Are you guys sure about this? Would I just make myself look like an ass if I continue to argue it?
Wolfman makes a pretty convincing case (and is most likely correct), but I still can’t help but see it as 50:50. The coin is tossed. The outcome determines if it is in the house at all. If the house had only two rooms, and if you know that one room doesn’t have the clock, it seems that it still is a fifty/fifty chance that there may be a clock in the other room. Similarly, if there were three rooms, and one room is opened and no clock is found, the chance that the clock is in one of the other two rooms is not affected by the discovery that it isn’t in the first room. If this is carried on up to 10 rooms, or even more, it still seems as if the chances of the clock being in the house at all are still fifty/fifty.
My theory relies on the assumption (which very well may be incorrect) that the only information gained by not finding a clock in room 6 is that there isn’t a clock in room 6, and is not indicative of the clock being in the house at all.
Please help me.
I think SouthernStyle tripped up on semantics.

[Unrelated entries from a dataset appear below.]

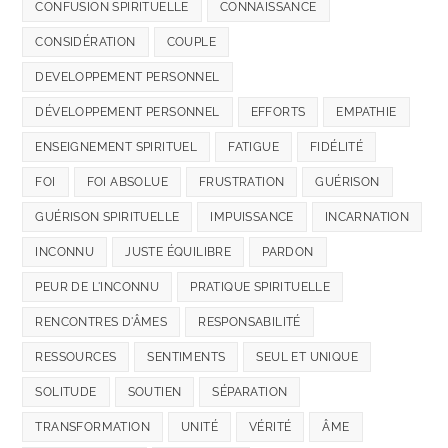
CONFUSION SPIRITUELLE
CONNAISSANCE
CONSIDÉRATION
COUPLE
DEVELOPPEMENT PERSONNEL
DÉVELOPPEMENT PERSONNEL
EFFORTS
EMPATHIE
ENSEIGNEMENT SPIRITUEL
FATIGUE
FIDÉLITÉ
FOI
FOI ABSOLUE
FRUSTRATION
GUÉRISON
GUÉRISON SPIRITUELLE
IMPUISSANCE
INCARNATION
INCONNU
JUSTE ÉQUILIBRE
PARDON
PEUR DE L'INCONNU
PRATIQUE SPIRITUELLE
RENCONTRES D'ÂMES
RESPONSABILITÉ
RESSOURCES
SENTIMENTS
SEUL ET UNIQUE
SOLITUDE
SOUTIEN
SÉPARATION
TRANSFORMATION
UNITÉ
VÉRITÉ
ÂME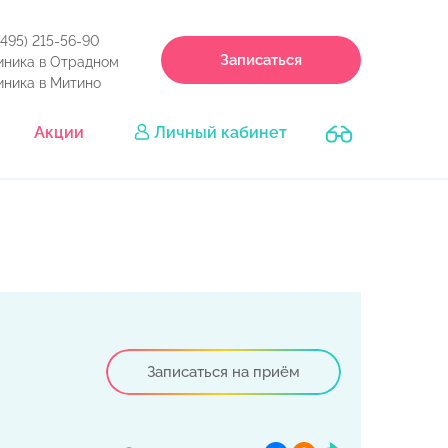
(495) 215-56-90
Записаться
иника в Отрадном
иника в Митино
Акции
Личный кабинет
Записаться на приём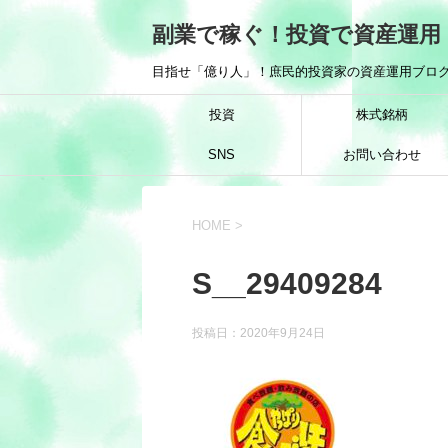
副業で稼ぐ！投資で資産運用
目指せ「億り人」！庶民的投資家の資産運用ブログ
投資
株式銘柄
SNS
お問い合わせ
HOME
>
S__29409284
投稿日：
2020年9月24日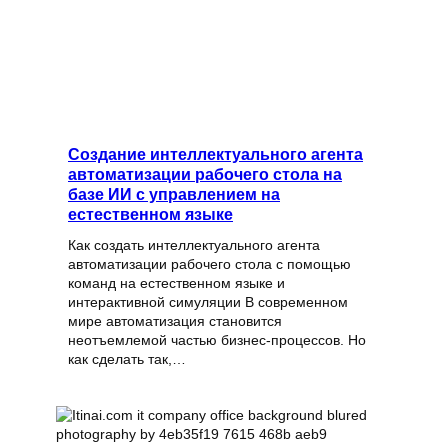
Создание интеллектуального агента
автоматизации рабочего стола на
базе ИИ с управлением на
естественном языке
Как создать интеллектуального агента
автоматизации рабочего стола с помощью
команд на естественном языке и
интерактивной симуляции В современном
мире автоматизация становится
неотъемлемой частью бизнес-процессов. Но
как сделать так,…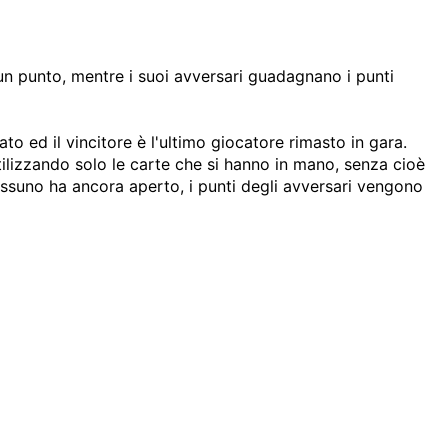
un punto, mentre i suoi avversari guadagnano i punti
to ed il vincitore è l'ultimo giocatore rimasto in gara.
ilizzando solo le carte che si hanno in mano, senza cioè
nessuno ha ancora aperto, i punti degli avversari vengono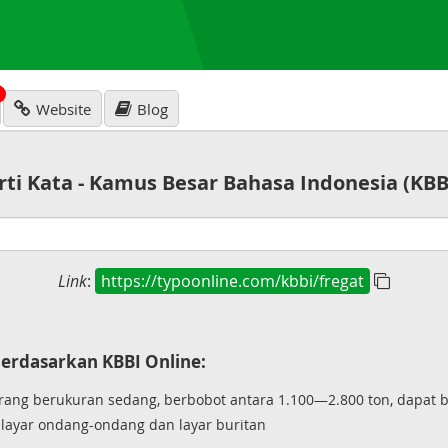
N
Website
Blog
rti Kata - Kamus Besar Bahasa Indonesia (KBB
Link
:
https://typoonline.com/kbbi/fregat
erdasarkan KBBI Online:
rang berukuran sedang, berbobot antara 1.100—2.800 ton, dapat b
 layar ondang-ondang dan layar buritan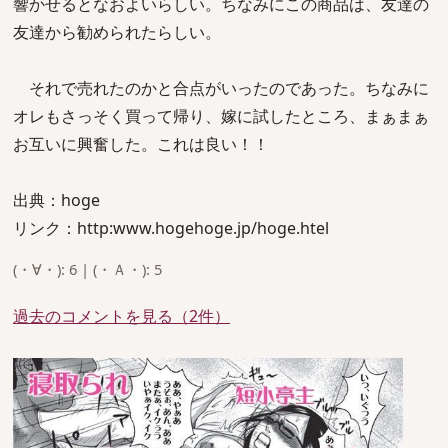
響かせるとなおよいらしい。ちなみにこの商品は、友達の
友達から勧められたらしい。
それで売れたのかと合点がいったのであった。ちなみに
オレもさっそく買って帰り、嫁に試したところ、まぁまぁ
お互いに興奮した。これは良い！！
出典：hoge
リンク：http:www.hogehoge.jp/hoge.htel
(・∀・): 6 | (・Ａ・): 5
過去のコメントを見る（2件）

I’m sure what was meant was, “There was originally a 50-50 chance that the clock was NOT placed in the house.” The rest of the analysis, and the final conclusion: “However there is now a 10 in 19 chance that the clock will not now be found in the house.” look correct to me.
Seems to me that the “1 in 2” crowd is getting confused by one of the issues that dogs the Monty Hall problem, namely, that each additional bit of information affects the probability. For those of you who think the answer is 1 in 2, riddle me this: Suppose the OP was:
Now what is the answer? Is it one in two?
And another thing: Why isn’t this in General Questions?